Material for this task
━━━━━━━━
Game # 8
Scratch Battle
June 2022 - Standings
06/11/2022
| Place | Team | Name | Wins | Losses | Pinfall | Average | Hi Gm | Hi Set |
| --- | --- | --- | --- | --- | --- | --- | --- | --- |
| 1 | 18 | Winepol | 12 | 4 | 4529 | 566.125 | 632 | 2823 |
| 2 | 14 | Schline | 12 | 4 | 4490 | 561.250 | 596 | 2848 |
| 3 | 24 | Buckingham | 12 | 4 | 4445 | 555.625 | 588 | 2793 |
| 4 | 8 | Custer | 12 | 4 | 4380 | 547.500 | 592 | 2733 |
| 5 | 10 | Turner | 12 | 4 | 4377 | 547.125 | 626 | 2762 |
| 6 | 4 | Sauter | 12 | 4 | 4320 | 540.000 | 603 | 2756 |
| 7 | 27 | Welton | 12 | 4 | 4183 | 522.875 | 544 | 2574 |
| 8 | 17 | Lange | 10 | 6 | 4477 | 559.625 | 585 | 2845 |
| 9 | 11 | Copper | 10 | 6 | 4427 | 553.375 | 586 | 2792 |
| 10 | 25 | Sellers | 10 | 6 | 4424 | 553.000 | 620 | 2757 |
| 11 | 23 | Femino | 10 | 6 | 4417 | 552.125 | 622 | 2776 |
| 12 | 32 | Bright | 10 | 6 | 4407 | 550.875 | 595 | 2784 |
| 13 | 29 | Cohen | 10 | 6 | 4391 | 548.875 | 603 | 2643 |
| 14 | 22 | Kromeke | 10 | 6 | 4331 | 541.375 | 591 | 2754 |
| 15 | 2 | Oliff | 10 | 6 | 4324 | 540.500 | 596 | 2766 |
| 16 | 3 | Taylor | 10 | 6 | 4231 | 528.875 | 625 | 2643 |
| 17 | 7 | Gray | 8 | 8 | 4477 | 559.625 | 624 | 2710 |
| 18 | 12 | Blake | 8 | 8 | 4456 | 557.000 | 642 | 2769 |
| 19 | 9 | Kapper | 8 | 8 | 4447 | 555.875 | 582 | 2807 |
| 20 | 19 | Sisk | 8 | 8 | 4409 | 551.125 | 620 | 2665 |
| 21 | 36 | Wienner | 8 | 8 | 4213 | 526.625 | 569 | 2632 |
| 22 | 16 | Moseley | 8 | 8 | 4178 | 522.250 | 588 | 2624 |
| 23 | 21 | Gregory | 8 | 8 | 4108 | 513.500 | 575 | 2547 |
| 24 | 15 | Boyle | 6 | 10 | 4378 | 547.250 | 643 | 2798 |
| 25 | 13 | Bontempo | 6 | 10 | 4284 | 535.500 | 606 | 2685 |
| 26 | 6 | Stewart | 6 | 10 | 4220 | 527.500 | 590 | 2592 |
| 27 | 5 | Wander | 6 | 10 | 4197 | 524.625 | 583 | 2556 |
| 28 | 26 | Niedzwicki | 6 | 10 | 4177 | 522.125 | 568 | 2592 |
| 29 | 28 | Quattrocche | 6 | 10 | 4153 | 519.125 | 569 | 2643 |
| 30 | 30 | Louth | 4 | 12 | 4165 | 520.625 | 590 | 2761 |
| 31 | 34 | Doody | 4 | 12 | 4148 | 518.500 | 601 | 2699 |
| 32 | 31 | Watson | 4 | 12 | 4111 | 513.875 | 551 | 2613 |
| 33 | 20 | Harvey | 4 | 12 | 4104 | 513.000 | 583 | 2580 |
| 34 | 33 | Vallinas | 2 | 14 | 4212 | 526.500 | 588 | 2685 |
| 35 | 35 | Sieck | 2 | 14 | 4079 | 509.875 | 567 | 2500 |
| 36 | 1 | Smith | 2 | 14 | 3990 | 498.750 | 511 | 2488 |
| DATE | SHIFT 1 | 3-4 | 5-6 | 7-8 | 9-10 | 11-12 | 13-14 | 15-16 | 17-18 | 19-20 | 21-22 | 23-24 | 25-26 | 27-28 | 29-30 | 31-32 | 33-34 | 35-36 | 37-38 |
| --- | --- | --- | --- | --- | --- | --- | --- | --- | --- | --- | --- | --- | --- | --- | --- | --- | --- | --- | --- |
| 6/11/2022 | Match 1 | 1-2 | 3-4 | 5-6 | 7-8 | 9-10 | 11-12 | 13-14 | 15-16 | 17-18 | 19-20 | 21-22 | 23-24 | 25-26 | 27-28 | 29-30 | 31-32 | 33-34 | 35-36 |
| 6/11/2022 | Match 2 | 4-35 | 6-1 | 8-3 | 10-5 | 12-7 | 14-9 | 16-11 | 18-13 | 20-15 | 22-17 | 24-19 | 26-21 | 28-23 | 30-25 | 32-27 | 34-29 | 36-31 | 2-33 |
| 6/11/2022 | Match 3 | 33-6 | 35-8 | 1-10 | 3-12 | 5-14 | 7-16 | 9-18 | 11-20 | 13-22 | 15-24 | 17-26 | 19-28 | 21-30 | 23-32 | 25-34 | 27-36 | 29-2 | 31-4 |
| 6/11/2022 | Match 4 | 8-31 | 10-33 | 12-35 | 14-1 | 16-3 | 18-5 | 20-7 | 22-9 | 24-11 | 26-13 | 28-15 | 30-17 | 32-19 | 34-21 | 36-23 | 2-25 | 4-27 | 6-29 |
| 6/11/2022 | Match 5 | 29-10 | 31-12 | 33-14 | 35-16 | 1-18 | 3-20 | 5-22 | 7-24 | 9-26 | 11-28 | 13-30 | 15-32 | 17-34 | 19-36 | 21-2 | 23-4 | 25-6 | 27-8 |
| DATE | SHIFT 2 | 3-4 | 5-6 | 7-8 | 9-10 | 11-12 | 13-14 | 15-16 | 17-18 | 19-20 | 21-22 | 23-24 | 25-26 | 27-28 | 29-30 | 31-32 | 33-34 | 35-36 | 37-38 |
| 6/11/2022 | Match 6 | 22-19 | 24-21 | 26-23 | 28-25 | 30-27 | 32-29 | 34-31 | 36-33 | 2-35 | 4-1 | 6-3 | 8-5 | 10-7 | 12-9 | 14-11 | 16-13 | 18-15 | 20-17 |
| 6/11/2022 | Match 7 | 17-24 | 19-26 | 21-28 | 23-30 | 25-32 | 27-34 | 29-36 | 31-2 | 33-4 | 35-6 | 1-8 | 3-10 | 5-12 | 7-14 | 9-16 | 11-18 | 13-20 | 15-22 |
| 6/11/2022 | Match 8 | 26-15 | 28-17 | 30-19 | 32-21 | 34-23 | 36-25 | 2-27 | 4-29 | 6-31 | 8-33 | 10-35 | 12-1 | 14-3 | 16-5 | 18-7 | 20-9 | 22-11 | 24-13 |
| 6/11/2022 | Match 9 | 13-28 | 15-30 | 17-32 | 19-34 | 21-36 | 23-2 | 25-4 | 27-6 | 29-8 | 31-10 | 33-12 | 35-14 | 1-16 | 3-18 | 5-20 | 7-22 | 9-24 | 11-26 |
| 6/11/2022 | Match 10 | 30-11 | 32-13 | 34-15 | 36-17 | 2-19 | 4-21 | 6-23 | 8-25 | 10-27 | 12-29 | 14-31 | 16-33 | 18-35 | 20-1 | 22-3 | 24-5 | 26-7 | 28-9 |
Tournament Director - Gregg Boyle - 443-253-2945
━━━━━━━━
Problem description
All lines in the listing above should be written out again exactly.

Task response
Game # 8
Scratch Battle
June 2022 - Standings
06/11/2022
| Place | Team | Name | Wins | Losses | Pinfall | Average | Hi Gm | Hi Set |
| --- | --- | --- | --- | --- | --- | --- | --- | --- |
| 1 | 18 | Winepol | 12 | 4 | 4529 | 566.125 | 632 | 2823 |
| 2 | 14 | Schline | 12 | 4 | 4490 | 561.250 | 596 | 2848 |
| 3 | 24 | Buckingham | 12 | 4 | 4445 | 555.625 | 588 | 2793 |
| 4 | 8 | Custer | 12 | 4 | 4380 | 547.500 | 592 | 2733 |
| 5 | 10 | Turner | 12 | 4 | 4377 | 547.125 | 626 | 2762 |
| 6 | 4 | Sauter | 12 | 4 | 4320 | 540.000 | 603 | 2756 |
| 7 | 27 | Welton | 12 | 4 | 4183 | 522.875 | 544 | 2574 |
| 8 | 17 | Lange | 10 | 6 | 4477 | 559.625 | 585 | 2845 |
| 9 | 11 | Copper | 10 | 6 | 4427 | 553.375 | 586 | 2792 |
| 10 | 25 | Sellers | 10 | 6 | 4424 | 553.000 | 620 | 2757 |
| 11 | 23 | Femino | 10 | 6 | 4417 | 552.125 | 622 | 2776 |
| 12 | 32 | Bright | 10 | 6 | 4407 | 550.875 | 595 | 2784 |
| 13 | 29 | Cohen | 10 | 6 | 4391 | 548.875 | 603 | 2643 |
| 14 | 22 | Kromeke | 10 | 6 | 4331 | 541.375 | 591 | 2754 |
| 15 | 2 | Oliff | 10 | 6 | 4324 | 540.500 | 596 | 2766 |
| 16 | 3 | Taylor | 10 | 6 | 4231 | 528.875 | 625 | 2643 |
| 17 | 7 | Gray | 8 | 8 | 4477 | 559.625 | 624 | 2710 |
| 18 | 12 | Blake | 8 | 8 | 4456 | 557.000 | 642 | 2769 |
| 19 | 9 | Kapper | 8 | 8 | 4447 | 555.875 | 582 | 2807 |
| 20 | 19 | Sisk | 8 | 8 | 4409 | 551.125 | 620 | 2665 |
| 21 | 36 | Wienner | 8 | 8 | 4213 | 526.625 | 569 | 2632 |
| 22 | 16 | Moseley | 8 | 8 | 4178 | 522.250 | 588 | 2624 |
| 23 | 21 | Gregory | 8 | 8 | 4108 | 513.500 | 575 | 2547 |
| 24 | 15 | Boyle | 6 | 10 | 4378 | 547.250 | 643 | 2798 |
| 25 | 13 | Bontempo | 6 | 10 | 4284 | 535.500 | 606 | 2685 |
| 26 | 6 | Stewart | 6 | 10 | 4220 | 527.500 | 590 | 2592 |
| 27 | 5 | Wander | 6 | 10 | 4197 | 524.625 | 583 | 2556 |
| 28 | 26 | Niedzwicki | 6 | 10 | 4177 | 522.125 | 568 | 2592 |
| 29 | 28 | Quattrocche | 6 | 10 | 4153 | 519.125 | 569 | 2643 |
| 30 | 30 | Louth | 4 | 12 | 4165 | 520.625 | 590 | 2761 |
| 31 | 34 | Doody | 4 | 12 | 4148 | 518.500 | 601 | 2699 |
| 32 | 31 | Watson | 4 | 12 | 4111 | 513.875 | 551 | 2613 |
| 33 | 20 | Harvey | 4 | 12 | 4104 | 513.000 | 583 | 2580 |
| 34 | 33 | Vallinas | 2 | 14 | 4212 | 526.500 | 588 | 2685 |
| 35 | 35 | Sieck | 2 | 14 | 4079 | 509.875 | 567 | 2500 |
| 36 | 1 | Smith | 2 | 14 | 3990 | 498.750 | 511 | 2488 |
| DATE | SHIFT 1 | 3-4 | 5-6 | 7-8 | 9-10 | 11-12 | 13-14 | 15-16 | 17-18 | 19-20 | 21-22 | 23-24 | 25-26 | 27-28 | 29-30 | 31-32 | 33-34 | 35-36 | 37-38 |
| --- | --- | --- | --- | --- | --- | --- | --- | --- | --- | --- | --- | --- | --- | --- | --- | --- | --- | --- | --- |
| 6/11/2022 | Match 1 | 1-2 | 3-4 | 5-6 | 7-8 | 9-10 | 11-12 | 13-14 | 15-16 | 17-18 | 19-20 | 21-22 | 23-24 | 25-26 | 27-28 | 29-30 | 31-32 | 33-34 | 35-36 |
| 6/11/2022 | Match 2 | 4-35 | 6-1 | 8-3 | 10-5 | 12-7 | 14-9 | 16-11 | 18-13 | 20-15 | 22-17 | 24-19 | 26-21 | 28-23 | 30-25 | 32-27 | 34-29 | 36-31 | 2-33 |
| 6/11/2022 | Match 3 | 33-6 | 35-8 | 1-10 | 3-12 | 5-14 | 7-16 | 9-18 | 11-20 | 13-22 | 15-24 | 17-26 | 19-28 | 21-30 | 23-32 | 25-34 | 27-36 | 29-2 | 31-4 |
| 6/11/2022 | Match 4 | 8-31 | 10-33 | 12-35 | 14-1 | 16-3 | 18-5 | 20-7 | 22-9 | 24-11 | 26-13 | 28-15 | 30-17 | 32-19 | 34-21 | 36-23 | 2-25 | 4-27 | 6-29 |
| 6/11/2022 | Match 5 | 29-10 | 31-12 | 33-14 | 35-16 | 1-18 | 3-20 | 5-22 | 7-24 | 9-26 | 11-28 | 13-30 | 15-32 | 17-34 | 19-36 | 21-2 | 23-4 | 25-6 | 27-8 |
| DATE | SHIFT 2 | 3-4 | 5-6 | 7-8 | 9-10 | 11-12 | 13-14 | 15-16 | 17-18 | 19-20 | 21-22 | 23-24 | 25-26 | 27-28 | 29-30 | 31-32 | 33-34 | 35-36 | 37-38 |
| 6/11/2022 | Match 6 | 22-19 | 24-21 | 26-23 | 28-25 | 30-27 | 32-29 | 34-31 | 36-33 | 2-35 | 4-1 | 6-3 | 8-5 | 10-7 | 12-9 | 14-11 | 16-13 | 18-15 | 20-17 |
| 6/11/2022 | Match 7 | 17-24 | 19-26 | 21-28 | 23-30 | 25-32 | 27-34 | 29-36 | 31-2 | 33-4 | 35-6 | 1-8 | 3-10 | 5-12 | 7-14 | 9-16 | 11-18 | 13-20 | 15-22 |
| 6/11/2022 | Match 8 | 26-15 | 28-17 | 30-19 | 32-21 | 34-23 | 36-25 | 2-27 | 4-29 | 6-31 | 8-33 | 10-35 | 12-1 | 14-3 | 16-5 | 18-7 | 20-9 | 22-11 | 24-13 |
| 6/11/2022 | Match 9 | 13-28 | 15-30 | 17-32 | 19-34 | 21-36 | 23-2 | 25-4 | 27-6 | 29-8 | 31-10 | 33-12 | 35-14 | 1-16 | 3-18 | 5-20 | 7-22 | 9-24 | 11-26 |
| 6/11/2022 | Match 10 | 30-11 | 32-13 | 34-15 | 36-17 | 2-19 | 4-21 | 6-23 | 8-25 | 10-27 | 12-29 | 14-31 | 16-33 | 18-35 | 20-1 | 22-3 | 24-5 | 26-7 | 28-9 |
Tournament Director - Gregg Boyle - 443-253-2945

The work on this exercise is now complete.